My blood has run cold. That’s the only way I can think of to explain why I suddenly feel so chilly. “She didn’t say who they were?”
Manuel shakes his head.
“And she definitely said they, plural, like it was more than one person?”
He nods.
Well, that was weird. Unless Lindsay had said they instead of him or her to hide the sex of whoever it was she was talking about.
“So you gave her the key,” I say.
He nods miserably. “She told me she’d give it back. She said she’d meet me by the front desk the next morning at ten o’clock and give the key back. And I waited. I was out there waiting when the police came in. Nobody told me what was going on. They just walked right past me. I was waiting for her, and the whole time, she was inside, dead!”
Manuel breaks off. He’s choking a little, he’s crying so hard. One of the machines that’s hooked up to him by a tube starts beeping. The woman I assume is his mother stirs sleepily.
“If…” Manuel says. “If—”
“Manuel, don’t talk,” I say. To the woman who has just woken up, I say, “Get a nurse.” Her eyes widen, and she runs from the room.
“If…” Manuel keeps saying.
“Manuel, don’t talk,” I say. By now Julio is up, as well, murmuring something in Spanish to his nephew.
But Manuel won’t calm down.
“If it wasn’t my fault,” he finally manages to get out, “then why did they try to kill me?”
“Because they think you know who they are,” I say. “The people who killed Lindsay think you can identify them. Which means Lindsay must have said something to you to make them think that. Did she, Manuel? Try to remember.”

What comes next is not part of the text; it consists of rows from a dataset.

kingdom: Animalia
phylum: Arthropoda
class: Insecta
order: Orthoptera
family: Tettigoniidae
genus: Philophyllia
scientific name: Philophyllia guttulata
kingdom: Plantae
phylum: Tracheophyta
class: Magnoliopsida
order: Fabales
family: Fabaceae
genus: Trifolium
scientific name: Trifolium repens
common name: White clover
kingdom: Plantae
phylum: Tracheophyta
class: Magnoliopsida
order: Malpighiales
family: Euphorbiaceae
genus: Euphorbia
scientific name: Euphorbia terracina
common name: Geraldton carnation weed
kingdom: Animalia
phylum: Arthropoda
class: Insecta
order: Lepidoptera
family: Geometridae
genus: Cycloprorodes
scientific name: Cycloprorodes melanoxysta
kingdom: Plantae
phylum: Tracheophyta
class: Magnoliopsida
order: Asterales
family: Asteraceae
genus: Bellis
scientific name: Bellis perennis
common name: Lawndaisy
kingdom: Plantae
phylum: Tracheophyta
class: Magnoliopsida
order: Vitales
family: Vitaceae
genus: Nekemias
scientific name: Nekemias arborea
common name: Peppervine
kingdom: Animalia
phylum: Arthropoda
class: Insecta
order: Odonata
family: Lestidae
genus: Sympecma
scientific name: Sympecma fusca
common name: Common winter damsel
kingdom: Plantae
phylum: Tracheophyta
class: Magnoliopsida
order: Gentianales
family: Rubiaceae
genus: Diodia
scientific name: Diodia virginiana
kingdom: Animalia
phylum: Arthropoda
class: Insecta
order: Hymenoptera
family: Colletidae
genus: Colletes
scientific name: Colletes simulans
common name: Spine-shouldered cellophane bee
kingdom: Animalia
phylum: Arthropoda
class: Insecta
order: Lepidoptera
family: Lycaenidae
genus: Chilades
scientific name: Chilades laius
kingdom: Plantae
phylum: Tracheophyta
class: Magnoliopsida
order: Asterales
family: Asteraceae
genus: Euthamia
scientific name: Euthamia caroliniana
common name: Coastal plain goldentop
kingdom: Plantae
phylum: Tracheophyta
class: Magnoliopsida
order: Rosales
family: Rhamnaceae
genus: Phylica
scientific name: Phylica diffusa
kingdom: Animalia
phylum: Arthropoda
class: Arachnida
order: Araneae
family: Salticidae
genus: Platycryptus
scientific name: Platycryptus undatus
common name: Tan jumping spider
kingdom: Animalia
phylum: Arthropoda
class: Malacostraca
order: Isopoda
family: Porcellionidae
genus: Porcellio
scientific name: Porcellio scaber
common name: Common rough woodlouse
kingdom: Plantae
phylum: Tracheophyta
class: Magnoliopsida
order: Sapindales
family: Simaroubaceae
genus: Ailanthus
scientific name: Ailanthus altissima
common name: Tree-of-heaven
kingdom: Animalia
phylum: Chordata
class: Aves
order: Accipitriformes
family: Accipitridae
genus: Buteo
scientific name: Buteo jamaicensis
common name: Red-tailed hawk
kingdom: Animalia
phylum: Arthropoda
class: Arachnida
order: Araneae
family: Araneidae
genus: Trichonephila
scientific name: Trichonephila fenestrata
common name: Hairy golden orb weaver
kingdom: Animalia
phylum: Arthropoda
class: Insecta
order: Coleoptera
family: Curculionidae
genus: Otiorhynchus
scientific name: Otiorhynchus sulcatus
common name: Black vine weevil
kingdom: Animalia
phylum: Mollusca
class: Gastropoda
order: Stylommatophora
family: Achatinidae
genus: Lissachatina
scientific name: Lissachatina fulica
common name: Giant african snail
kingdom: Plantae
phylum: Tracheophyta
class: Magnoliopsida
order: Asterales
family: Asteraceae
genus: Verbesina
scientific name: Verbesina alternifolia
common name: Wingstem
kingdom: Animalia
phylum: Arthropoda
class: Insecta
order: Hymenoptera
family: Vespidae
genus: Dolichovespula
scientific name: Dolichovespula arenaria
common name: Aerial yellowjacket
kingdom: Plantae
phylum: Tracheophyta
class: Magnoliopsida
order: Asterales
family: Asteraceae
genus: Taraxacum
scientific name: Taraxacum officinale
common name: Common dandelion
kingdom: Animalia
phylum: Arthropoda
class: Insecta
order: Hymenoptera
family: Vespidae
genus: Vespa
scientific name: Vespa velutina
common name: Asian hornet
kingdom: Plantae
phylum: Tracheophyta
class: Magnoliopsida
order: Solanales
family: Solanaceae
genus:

“She said…she said something about someone named—”
“Doug?” I cry. “Did she say something about someone named Doug? Or maybe Mark?”
But the beeping is getting louder, and now a doctor and two nurses come rushing in, followed by Manuel’s mother…and the two detectives.
“No,” Manuel says. His voice is getting fainter. “I think it was…Steve. She said Steve was going to be so mad….”
Steve? Who’s Steve?
Manuel’s eyelids drift closed. The doctor barks, “Get out of the way,” and I jump aside, while she messes around with Manuel’s tubes. The beeping, mercifully, goes back to its normal, much quieter rate. The doctor looks relieved. Manuel, it’s clear, has drifted off to sleep.
“Everyone out,” says one of the nurses, waving us toward the door. “He needs to rest now.”
“But I’m his mother,” the older woman insists.
“You can stay,” the nurse relents. “The rest of you, out.”
I feel horrible. I shuffle out, along with the two detectives, while Julio and Mrs. Juarez stay with Manuel.
“What happened to him?” the younger detective asks me, when we hit the hallway.
And so I tell him. I tell him everything Manuel said. Especially the part about Steve.
They look bored.
“We knew all that,” the older one says—sort of accusingly, like I’d been wasting their time on purpose.